Maintaining a good trumpet embouchure depends a great deal on the skill level of the person involved. Generally, there are a few simple rules regarding the posture of the chin and lips that can promote good embouchure. These techniques can help lead to higher levels of trumpet playing, especially concerning higher notes on the scale. While not all trumpet players may be able to reach the notes at the highest end of the instrument's range, all can maintain a good trumpet embouchure.
Perhaps one of the most overlooked parts of trumpet embouchure involves the positioning of the chin. When playing a trumpet, the chin should be kept as flat as possible. With the point of the chin pointing downward. This should be done in a way that does not restrict airflow from the lungs. This helps keep the lips and head in the proper position for playing the trumpet.
The other major factor in trumpet embouchure involves the lips. At a very minimum, the bottom lip should be curled slightly inward. In addition, the corners of the lips should be kept tight. This allows the trumpet player to possibly reach those higher notes. Trumpet players may think of keeping the corners of the lips tight by maintaining a flat smile.
Another key to good trumpet embouchure is making sure the teeth are kept slightly apart. Generally about a quarter of an inch. The easiest way to check this is to insert the shaft end of the trumpet mouthpiece between the teeth and have the teeth hold it there. That is approximately how wide the teeth should be apart when playing.

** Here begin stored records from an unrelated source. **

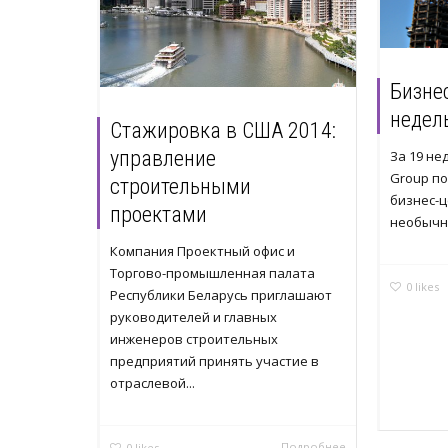
Бизнес
недель
Стажировка в США 2014:
управление
За 19 не
Group п
строительными
бизнес-ц
проектами
необычны
Компания Проектный офис и
Торгово-промышленная палата
0
likes
Республики Беларусь приглашают
руководителей и главных
инженеров строительных
предприятий принять участие в
отраслевой...
Подробнее
0
likes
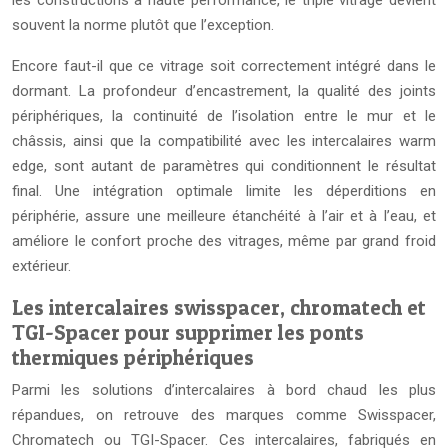
souvent la norme plutôt que l’exception.
Encore faut-il que ce vitrage soit correctement intégré dans le
dormant. La profondeur d’encastrement, la qualité des joints
périphériques, la continuité de l’isolation entre le mur et le
châssis, ainsi que la compatibilité avec les intercalaires warm
edge, sont autant de paramètres qui conditionnent le résultat
final. Une intégration optimale limite les déperditions en
périphérie, assure une meilleure étanchéité à l’air et à l’eau, et
améliore le confort proche des vitrages, même par grand froid
extérieur.
Les intercalaires swisspacer, chromatech et
TGI-Spacer pour supprimer les ponts
thermiques périphériques
Parmi les solutions d’intercalaires à bord chaud les plus
répandues, on retrouve des marques comme Swisspacer,
Chromatech ou TGI-Spacer. Ces intercalaires, fabriqués en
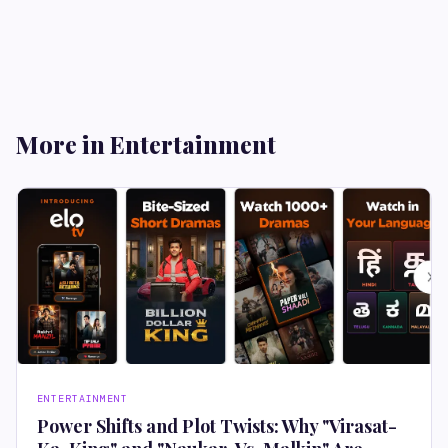
More in Entertainment
ENTERTAINMENT
Power Shifts and Plot Twists: Why "Virasat-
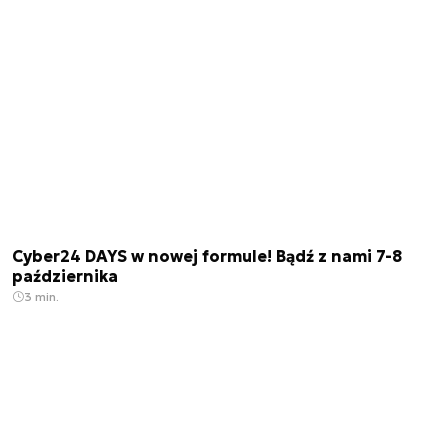
Cyber24 DAYS w nowej formule! Bądź z nami 7-8
października
3 min.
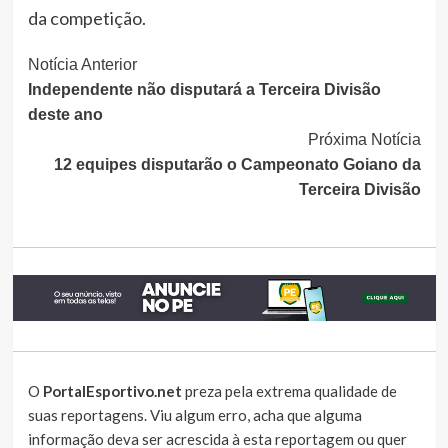
da competição.
Continue
Notícia Anterior
Independente não disputará a Terceira Divisão
Lendo
deste ano
Próxima Notícia
12 equipes disputarão o Campeonato Goiano da
Terceira Divisão
O
PortalEsportivo.net
preza pela extrema qualidade de
suas reportagens. Viu algum erro, acha que alguma
informação deva ser acrescida à esta reportagem ou quer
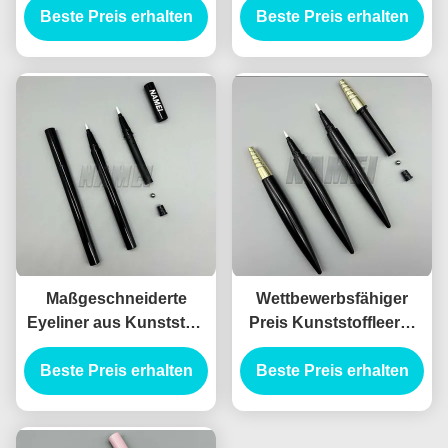
Beste Preis erhalten
Flüssigkeit Eyeliner
Beste Preis erhalten
Anpassung Druck
Bleistift Behälter
Leere Augenbrauen
Bleistift und Eyeliner
Tube Behälter
Maßgeschneiderte
Wettbewerbsfähiger
Eyeliner aus Kunststoff
Preis Kunststoffleerer
Verpackung Leere
für schwarze Augen
Beste Preis erhalten
Eyeliner Flasche
Beste Preis erhalten
Leiter Bleistift Tube
Privatlogo Leere
Leerer für Augen
Eyeliner Bleistift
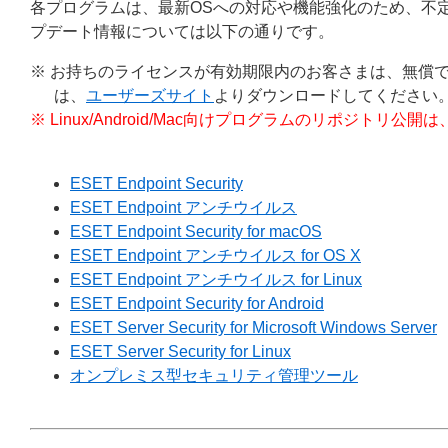
各プログラムは、最新OSへの対応や機能強化のため、不
プデート情報については以下の通りです。
※ お持ちのライセンスが有効期限内のお客さまは、無償
は、
ユーザーズサイト
よりダウンロードしてください
※ Linux/Android/Mac向けプログラムのリポジ
ESET Endpoint Security
ESET Endpoint アンチウイルス
ESET Endpoint Security for macOS
ESET Endpoint アンチウイルス for OS X
ESET Endpoint アンチウイルス for Linux
ESET Endpoint Security for Android
ESET Server Security for Microsoft Windows Server
ESET Server Security for Linux
オンプレミス型セキュリティ管理ツール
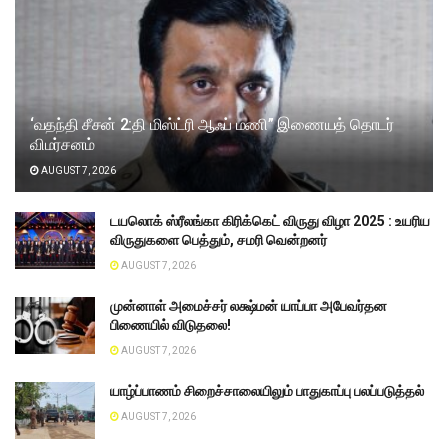
‘வதந்தி சீசன் 2:தி மிஸ்ட்ரி ஆஃப் மணி” இணையத் தொடர்
விமர்சனம்
AUGUST 7, 2026
டயலொக் ஸ்ரீலங்கா கிரிக்கெட் விருது விழா 2025 : உயரிய
விருதுகளை பெத்தும், சமரி வென்றனர்
AUGUST 7, 2026
முன்னாள் அமைச்சர் லக்ஷ்மன் யாப்பா அபேவர்தன
பிணையில் விடுதலை!
AUGUST 7, 2026
யாழ்ப்பாணம் சிறைச்சாலையிலும் பாதுகாப்பு பலப்படுத்தல்
AUGUST 7, 2026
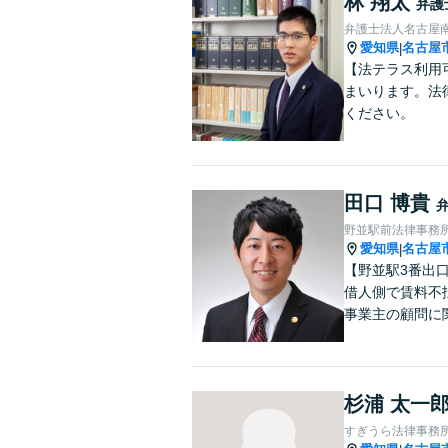
林 翔太
弁護
弁護士法人名古屋
愛知県
名古屋
|
【法テラス利用
まいります。法
ください。
田口 博貴
野並駅前法律事務
愛知県
名古屋
|
【野並駅3番出
借人側で賃料不
事業主の顧問に
杉浦 太一
すぎうら法律事務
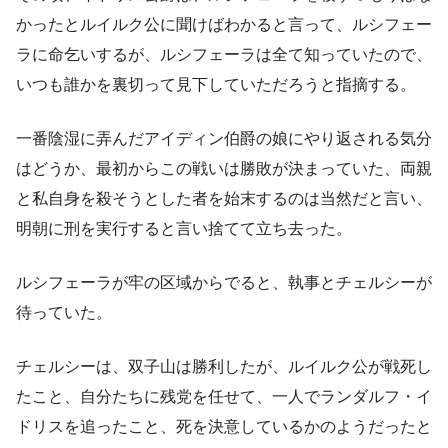
かったとルイルク公に聞けばわかると言って、ルシフェー
ラに命乞いするが、ルシフェーラは全て知っていたので、
いつも誰かを裏切って見下していただろうと指摘する。
一番陰湿に弄んだアイディン伯爵の娘にやり返される気分
はどうか、最初からこの戦いは勝敗が決まっていた、両親
と私自身を殺そうとした者を始末するのは当然だと言い、
明朝に刑を実行すると言い捨てて立ち去った。
ルシフェーラが牢の区域からでると、執事とチェルシーが
待っていた。
チェルシーは、双子山は勝利したが、ルイルク公が戦死し
たこと、自分たちに残党を任せて、一人でランダルフ・イ
ドリスを追ったこと、死を決意しているかのようだったと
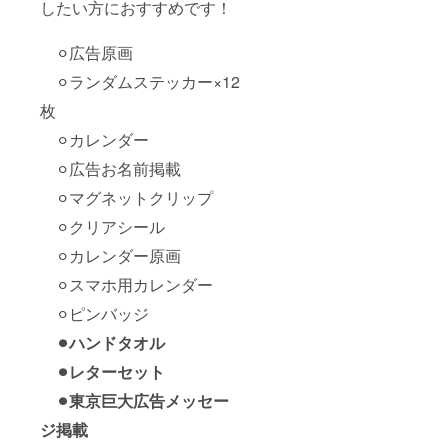
したい方におすすめです！
⚪︎広告原画
⚪︎ランダムステッカー×12
枚
⚪︎カレンダー
⚪︎広告お名前掲載
⚪︎マグネットクリップ
⚪︎クリアシール
⚪︎カレンダー原画
⚪︎スマホ用カレンダー
⚪︎ピンバッジ
⚫︎ハンドタオル
⚫︎レターセット
⚫︎東京巨大広告メッセー
ジ掲載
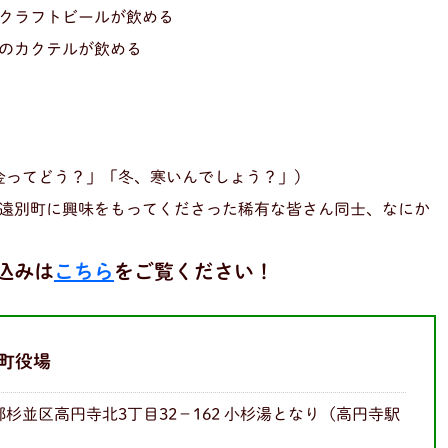
クラフトビールが飲める
のカクテルが飲める
金ってどう？」「冬、寒いんでしょう？」）
遠別町に興味をもってくださった稀有な皆さん同士、なにか
込みは
こちら
をご覧ください！
町役場
京都杉並区高円寺北3丁目32−162 小杉湯となり（高円寺駅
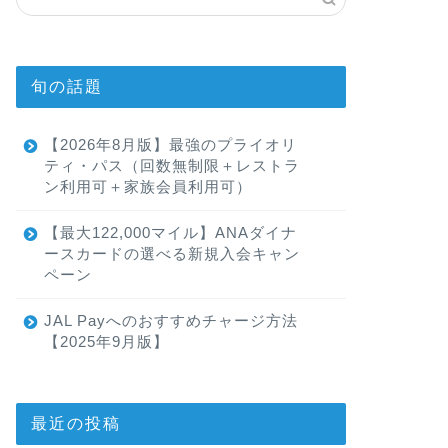
旬の話題
【2026年8月版】最強のプライオリ
ティ・パス（回数無制限＋レストラ
ン利用可＋家族会員利用可）
【最大122,000マイル】ANAダイナ
ースカードの選べる新規入会キャン
ペーン
JAL Payへのおすすめチャージ方法
【2025年9月版】
最近の投稿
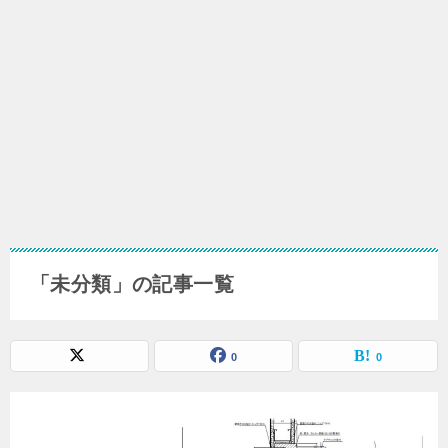
「未分類」の記事一覧
0
0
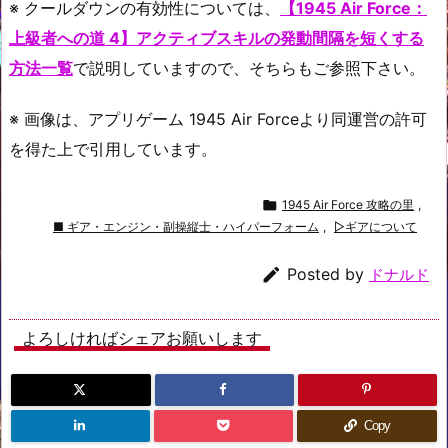
※ クールダウンの有効性については、
【1945 Air Force：
上級者への道 4】アクティブスキルの発動間隔を短くする
方法一覧
で説明していますので、そちらもご参照下さい。
※ 画像は、アプリゲーム 1945 Air Forceより同運営の許可
を得た上で引用しています。

1945 Air Force 攻略の里
,
■ ギア・エンジン・副操縦士・ハイパーフォーム
,
▷ギアについて

Posted by
ドナルド
よろしければシェアお願いします
Copy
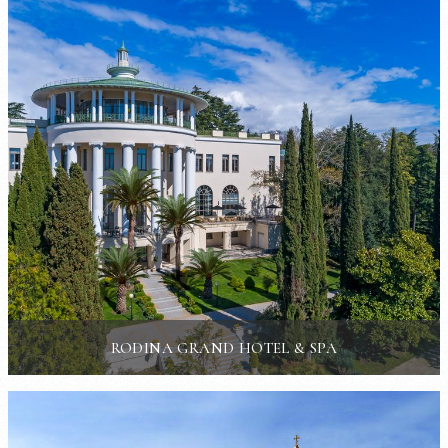
RODINA GRAND HOTEL & SPA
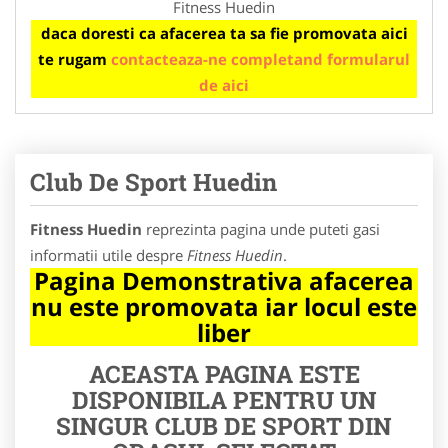
Fitness Huedin
daca doresti ca afacerea ta sa fie promovata aici
te rugam
contacteaza-ne completand formularul
de aici
Club De Sport Huedin
Fitness Huedin
reprezinta pagina unde puteti gasi
informatii utile despre
Fitness Huedin
.
Pagina Demonstrativa afacerea
nu este promovata iar locul este
liber
ACEASTA PAGINA ESTE
DISPONIBILA PENTRU UN
SINGUR CLUB DE SPORT DIN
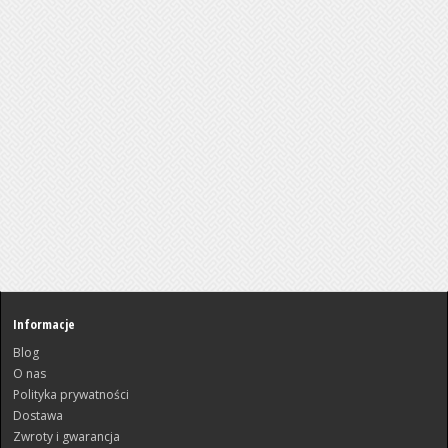
Informacje
Blog
O nas
Polityka prywatności
Dostawa
Zwroty i gwarancja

The cheeks also play a critical role in the embouchure for the trumpet. While many beginning trumpet players may be tempted to puff out the cheeks to accommodate for any backup in air flow, this is a bad habit. It promotes loose lips, which can have a bad effect on tone quality and range. Therefore, the cheeks should be kept as flat as possible when playing. This will also help make other muscles in the face stronger for trumpet playing.
The location of the mouthpiece is also an important consideration. Many beginners position the mouthpiece in the exact center point between the upper and lower lips. Keeping the mouthpiece mostly on the lower lip is a preferred method, however. One rule of thumb is to have the mouthpiece situated by two-thirds on the lower lip, and one-third on the upper lip. This is especially important when playing higher notes.